HOW TO COMPLETE THIS TASK:
Please render the lines from the one containing "## Installation" through the end of the records as a Markdown table with the columns Row and Line, numbering each row and leaving out blank lines.

DATASET EXCERPTS:

☆ ☆ ☆ ☆ ☆ ☆ ☆

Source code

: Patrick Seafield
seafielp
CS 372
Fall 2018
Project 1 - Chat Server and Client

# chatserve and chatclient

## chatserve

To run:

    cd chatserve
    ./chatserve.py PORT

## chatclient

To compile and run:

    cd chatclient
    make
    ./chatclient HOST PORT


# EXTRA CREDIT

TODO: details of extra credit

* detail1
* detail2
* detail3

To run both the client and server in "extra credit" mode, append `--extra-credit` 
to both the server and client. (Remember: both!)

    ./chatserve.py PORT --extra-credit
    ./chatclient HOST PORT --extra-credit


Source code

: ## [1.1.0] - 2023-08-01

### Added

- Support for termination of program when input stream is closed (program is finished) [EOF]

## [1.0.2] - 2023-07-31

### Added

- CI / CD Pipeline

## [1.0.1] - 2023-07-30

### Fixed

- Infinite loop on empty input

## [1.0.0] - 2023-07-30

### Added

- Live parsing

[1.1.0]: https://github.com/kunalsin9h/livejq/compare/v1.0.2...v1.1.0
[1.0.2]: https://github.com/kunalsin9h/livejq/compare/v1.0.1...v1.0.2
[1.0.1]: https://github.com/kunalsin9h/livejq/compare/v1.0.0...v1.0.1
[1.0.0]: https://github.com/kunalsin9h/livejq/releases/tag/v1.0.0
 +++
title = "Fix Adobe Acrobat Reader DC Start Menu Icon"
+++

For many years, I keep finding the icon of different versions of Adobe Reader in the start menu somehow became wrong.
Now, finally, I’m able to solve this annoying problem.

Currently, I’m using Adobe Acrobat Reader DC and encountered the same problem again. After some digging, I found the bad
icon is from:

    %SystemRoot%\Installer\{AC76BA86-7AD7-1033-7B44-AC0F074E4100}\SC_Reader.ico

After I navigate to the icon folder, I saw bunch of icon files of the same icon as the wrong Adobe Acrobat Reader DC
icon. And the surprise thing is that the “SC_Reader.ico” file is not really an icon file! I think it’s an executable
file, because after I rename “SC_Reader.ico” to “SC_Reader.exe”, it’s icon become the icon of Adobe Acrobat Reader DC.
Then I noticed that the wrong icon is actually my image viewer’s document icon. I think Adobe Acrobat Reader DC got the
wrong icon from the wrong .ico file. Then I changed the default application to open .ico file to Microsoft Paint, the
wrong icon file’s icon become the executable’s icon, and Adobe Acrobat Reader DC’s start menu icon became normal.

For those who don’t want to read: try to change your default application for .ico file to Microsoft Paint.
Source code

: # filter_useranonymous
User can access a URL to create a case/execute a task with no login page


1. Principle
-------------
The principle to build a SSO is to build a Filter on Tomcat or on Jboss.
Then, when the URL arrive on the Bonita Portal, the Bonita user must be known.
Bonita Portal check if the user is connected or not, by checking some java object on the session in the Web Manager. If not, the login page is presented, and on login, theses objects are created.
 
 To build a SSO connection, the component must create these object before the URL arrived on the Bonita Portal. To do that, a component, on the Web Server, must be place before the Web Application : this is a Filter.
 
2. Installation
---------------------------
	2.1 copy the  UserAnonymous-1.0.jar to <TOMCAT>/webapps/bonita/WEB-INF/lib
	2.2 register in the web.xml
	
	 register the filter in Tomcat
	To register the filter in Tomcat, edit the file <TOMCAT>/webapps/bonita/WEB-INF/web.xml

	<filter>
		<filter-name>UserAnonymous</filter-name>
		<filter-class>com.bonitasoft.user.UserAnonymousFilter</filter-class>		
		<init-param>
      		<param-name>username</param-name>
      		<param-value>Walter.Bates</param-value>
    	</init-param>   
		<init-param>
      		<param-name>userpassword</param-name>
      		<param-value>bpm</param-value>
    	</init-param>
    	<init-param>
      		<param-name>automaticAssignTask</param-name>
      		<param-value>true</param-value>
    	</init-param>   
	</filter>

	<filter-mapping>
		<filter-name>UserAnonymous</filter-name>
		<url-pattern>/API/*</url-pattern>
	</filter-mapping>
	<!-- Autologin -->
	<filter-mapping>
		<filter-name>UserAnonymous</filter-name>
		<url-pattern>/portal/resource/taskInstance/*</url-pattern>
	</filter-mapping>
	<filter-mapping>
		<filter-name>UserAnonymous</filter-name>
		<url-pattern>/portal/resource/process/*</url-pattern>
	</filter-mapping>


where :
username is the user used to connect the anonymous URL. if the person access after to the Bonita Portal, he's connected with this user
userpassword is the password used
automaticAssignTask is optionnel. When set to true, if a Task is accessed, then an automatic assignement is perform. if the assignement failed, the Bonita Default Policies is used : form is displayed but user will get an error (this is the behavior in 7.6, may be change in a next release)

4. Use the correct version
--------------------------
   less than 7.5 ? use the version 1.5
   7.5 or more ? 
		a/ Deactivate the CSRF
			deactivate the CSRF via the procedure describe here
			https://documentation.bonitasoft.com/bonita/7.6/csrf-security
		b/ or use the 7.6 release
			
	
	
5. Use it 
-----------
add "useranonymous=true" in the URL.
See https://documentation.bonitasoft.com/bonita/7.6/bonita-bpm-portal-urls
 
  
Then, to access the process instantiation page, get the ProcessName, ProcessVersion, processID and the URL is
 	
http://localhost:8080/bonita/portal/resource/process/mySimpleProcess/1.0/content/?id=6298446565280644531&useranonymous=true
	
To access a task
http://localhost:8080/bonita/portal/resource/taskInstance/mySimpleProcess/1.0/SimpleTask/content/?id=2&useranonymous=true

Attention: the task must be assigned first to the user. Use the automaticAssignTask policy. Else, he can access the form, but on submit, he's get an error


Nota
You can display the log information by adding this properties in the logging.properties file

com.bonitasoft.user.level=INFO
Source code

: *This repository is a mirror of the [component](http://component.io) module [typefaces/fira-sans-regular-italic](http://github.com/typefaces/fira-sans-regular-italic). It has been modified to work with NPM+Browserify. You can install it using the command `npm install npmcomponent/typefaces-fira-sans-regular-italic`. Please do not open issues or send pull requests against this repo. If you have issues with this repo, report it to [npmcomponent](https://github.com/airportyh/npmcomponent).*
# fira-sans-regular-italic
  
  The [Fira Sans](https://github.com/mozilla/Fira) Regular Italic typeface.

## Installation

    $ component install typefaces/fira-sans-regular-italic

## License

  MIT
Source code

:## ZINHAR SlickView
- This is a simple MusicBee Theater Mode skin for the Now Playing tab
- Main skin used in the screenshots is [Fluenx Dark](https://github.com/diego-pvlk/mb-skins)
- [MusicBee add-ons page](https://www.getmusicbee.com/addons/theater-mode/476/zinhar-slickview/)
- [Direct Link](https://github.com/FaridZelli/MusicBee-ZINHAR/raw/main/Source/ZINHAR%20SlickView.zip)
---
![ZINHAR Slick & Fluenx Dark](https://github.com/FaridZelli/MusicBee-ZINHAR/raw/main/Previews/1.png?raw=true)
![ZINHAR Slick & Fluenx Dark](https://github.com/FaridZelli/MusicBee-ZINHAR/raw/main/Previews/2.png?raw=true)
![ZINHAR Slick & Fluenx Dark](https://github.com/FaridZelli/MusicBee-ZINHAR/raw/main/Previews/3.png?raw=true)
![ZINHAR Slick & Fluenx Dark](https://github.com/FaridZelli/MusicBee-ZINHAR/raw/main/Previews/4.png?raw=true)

☆ ☆ ☆ ☆ ☆ ☆ ☆

TASK RESULT:
| Row | Line |
|---|---|
| 1 | ## Installation |
| 2 |     $ component install typefaces/fira-sans-regular-italic |
| 3 | ## License |
| 4 |   MIT |
| 5 | Source code |
| 6 | :## ZINHAR SlickView |
| 7 | - This is a simple MusicBee Theater Mode skin for the Now Playing tab |
| 8 | - Main skin used in the screenshots is [Fluenx Dark](https://github.com/diego-pvlk/mb-skins) |
| 9 | - [MusicBee add-ons page](https://www.getmusicbee.com/addons/theater-mode/476/zinhar-slickview/) |
| 10 | - [Direct Link](https://github.com/FaridZelli/MusicBee-ZINHAR/raw/main/Source/ZINHAR%20SlickView.zip) |
| 11 | --- |
| 12 | ![ZINHAR Slick & Fluenx Dark](https://github.com/FaridZelli/MusicBee-ZINHAR/raw/main/Previews/1.png?raw=true) |
| 13 | ![ZINHAR Slick & Fluenx Dark](https://github.com/FaridZelli/MusicBee-ZINHAR/raw/main/Previews/2.png?raw=true) |
| 14 | ![ZINHAR Slick & Fluenx Dark](https://github.com/FaridZelli/MusicBee-ZINHAR/raw/main/Previews/3.png?raw=true) |
| 15 | ![ZINHAR Slick & Fluenx Dark](https://github.com/FaridZelli/MusicBee-ZINHAR/raw/main/Previews/4.png?raw=true) |